Sir P, a 90-year-old parrot who once belonged to the French prime minister responsible for signing the 1938 Munich Agreement which forced Czechoslovakia to cede much of its borders to Germany, finds himself at a press conference in Prague as a living relic of the time. Repeating the controversial statements of his former owner, Sir P gets kidnapped by Pavel, a disgraced Czech journalist, who uses the bird to revive his own career and failed marriage, causing a diplomatic scandal. Starting as a light-hearted absurdist comedy the film switches to a mockumentary about the filming of the Czech-French co-production which is plagued with problems not least of which is the lack of money, the principal actor’s allergy to the feathered star and a disgruntled crew developing new theories about the 1938 event and provocative generalizations about the Czech national character. Part irreverent history lesson and part movie business satire this is a witty, multi-layered farce by Petr ‘Buttoners’ Zelenka with an engagingly cynical humour which cuts across national borders.
Dir. Petr Zelenka, CZ 2015, 105’, English subtitles
Cast: Martin Mysicka, Jitka Schneiderova, Marek Taclik, Stanislas Pierret, Jana Plodkova
International Premiere at the BFI LFF 2016
Followed by a debate ‘Munich, Tragic Myth or Diplomatic Victory?’ with Vít Smetana, Institute of Contemporary History, Czech Academy of Sciences, and historian Peter Neville, author of Hitler and Appeasement: The British Attempt To Prevent the Second World War, and Eduard Benes and Tomas Masaryk. Makers of the Modern World.
Vít Smetana (1973) is a senior research fellow at the Institute of Contemporary History – Czech Academy of Sciences, and teaches modern international history at the Faculty of Social Sciences, Charles University in Prague.

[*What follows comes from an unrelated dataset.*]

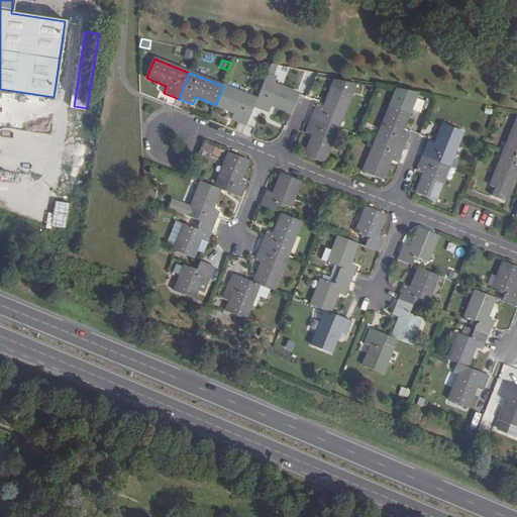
[(317,105),(312,118),(337,128),(354,84),(335,80),(324,107),(317,105)]
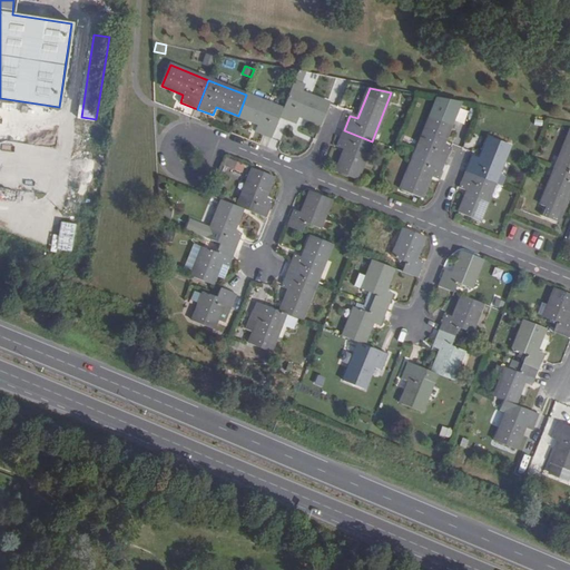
[(291,89),(283,109),(279,118),(296,125),(300,117),(321,125),(330,105),(291,89)]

His area of expertise includes the history of international relations during the Second World War and the first phase of the Cold War, particularly the international role of Czechoslovakia in this period. He is the author of In the Shadow of Munich. British Policy towards Czechoslovakia from the Endorsement of the Renunciation of the Munich Agreement (1938–1942) (Prague, 2008) and Ani vojna, ani mír: Velmoci, Československo a střední Evropa v sedmi dramatech na prahu druhé světové a studené války (Praha 2016). Together with Mark Kramer, he edited the book entitled Imposing, Maintaining, and Tearing Open the Iron Curtain. The Cold War and East-Central Europe, 1945–1989 (Lanham – New York – Plymouth, 2014).
Dr Peter Neville has taught Modern British and European History at Queen Mary University, and the University of East Anglia. He is also a Fellow of the Royal Historical Society. Peter Neville is also the author of Hitler and Appeasement: The British Attempt To Prevent the Second World War(Continuum 2006 Czech translation Vikend 2008),and Eduard Benes and Tomas Masaryk. Makers of the Modern World (Haus 2010).